Kibble-Zurek Mechanism and Finite-Time Scaling

TL;DR

This paper enhances understanding of the Kibble-Zurek mechanism by applying finite-time scaling, clarifying defect formation during phase transitions, and analyzing the scaling behavior and critical exponents in different conditions.

Contribution

It demonstrates that finite-time scaling provides a detailed understanding of the Kibble-Zurek mechanism and clarifies the applicability of universal scaling laws in various scenarios.

Findings

FTS explains the division of adiabatic and impulse regimes.

Scaling laws are validated and improved for different observables.

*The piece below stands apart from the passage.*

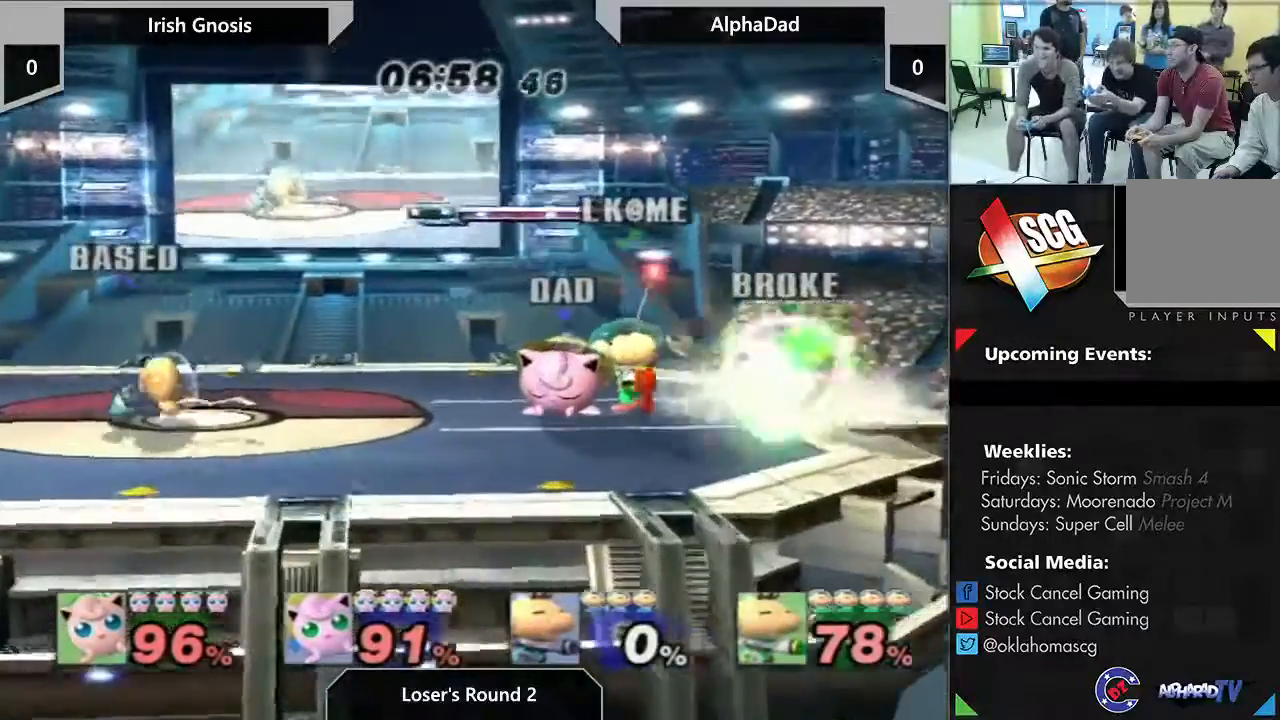
{"dt_ms": 500, "buttons": [], "left_stick": "center", "right_stick": "center", "events": [[100, "left_stick", "left"], [233, "Y", "up"], [333, "left_stick", "center"]]}
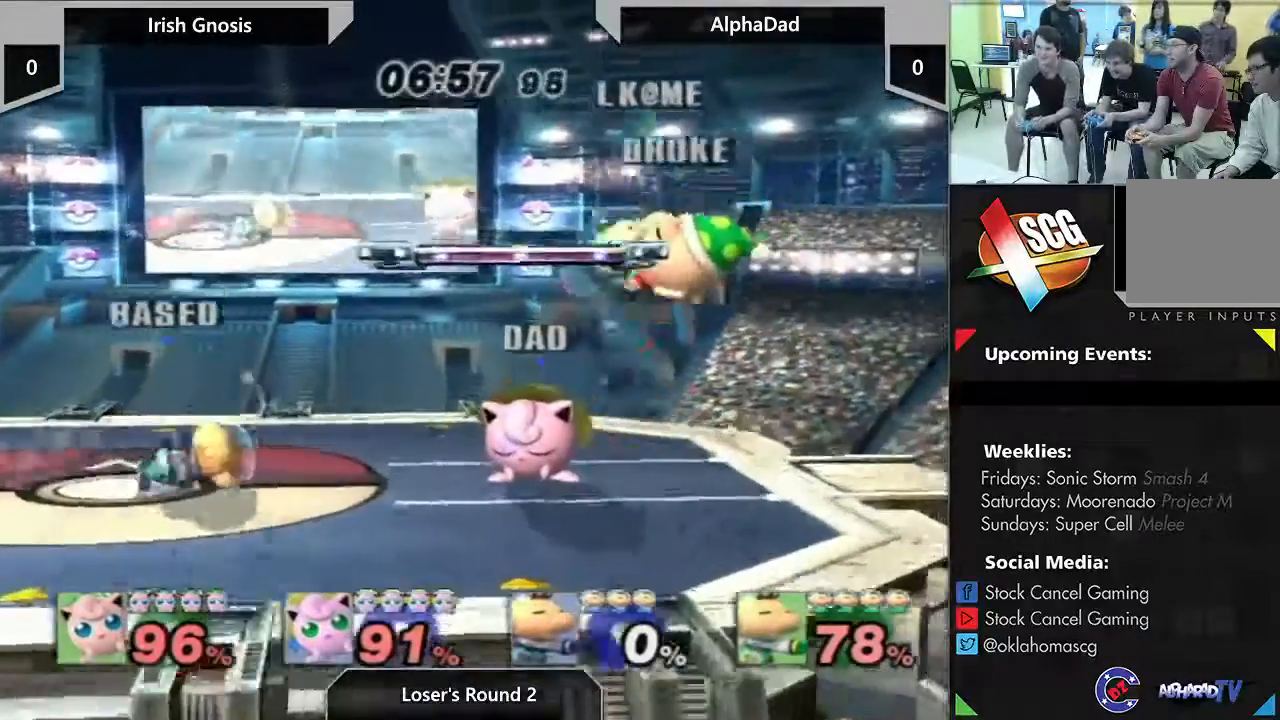
{"dt_ms": 500, "buttons": ["B"], "left_stick": "down-left", "right_stick": "center", "events": [[183, "left_stick", "left"], [500, "B", "down"], [500, "left_stick", "down-left"]]}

Critical exponents are estimated for 2D and 3D Ising models.

Abstract

The Kibble-Zurek (KZ) mechanism has been applied to a variety of systems ranging from low temperature Bose-Einstein condensations to grand unification scales in particle physics and cosmology and from classical phase transitions to quantum phase transitions. Here we show that finite-time scaling (FTS) provides a detailed improved understanding of the mechanism. In particular, the finite time scale, which is introduced by the external driving (or quenching) and results in FTS, is the origin of the division of the adiabatic regimes from the impulse regime in the KZ mechanism. The origin of the KZ scaling for the defect density, generated during the driving through a critical point, is not that the correlation length ceases growing in the nonadiabatic impulse regime, but rather, is that it is taken over by the effective finite length scale corresponding to the finite time scale. We also show that FTS accounts well for and improves the scaling ansatz proposed recently by Liu, Polkovnikov, and Sandvik [Phys. Rev. B {\bf 89}, 054307 (2014)]. Further, we show that their universal power-law scaling form applies only to some observables in cooling but not to heating. Even in cooling, it is invalid either when an appropriate external field is present. However, this finite-time-finite-size scaling calls for caution in application of FTS. Detailed scaling behaviors of the FTS and finite-size scaling, along with their crossover, are explicitly demonstrated, with the dynamic critical exponent $z$ being estimated for two- and three-dimensional Ising models under the usual Metropolis dynamics. These values of $z$ are found to give rise to better data collapses than the extant values do in most cases but take on different values in heating and cooling in both two- and three-dimensional spaces.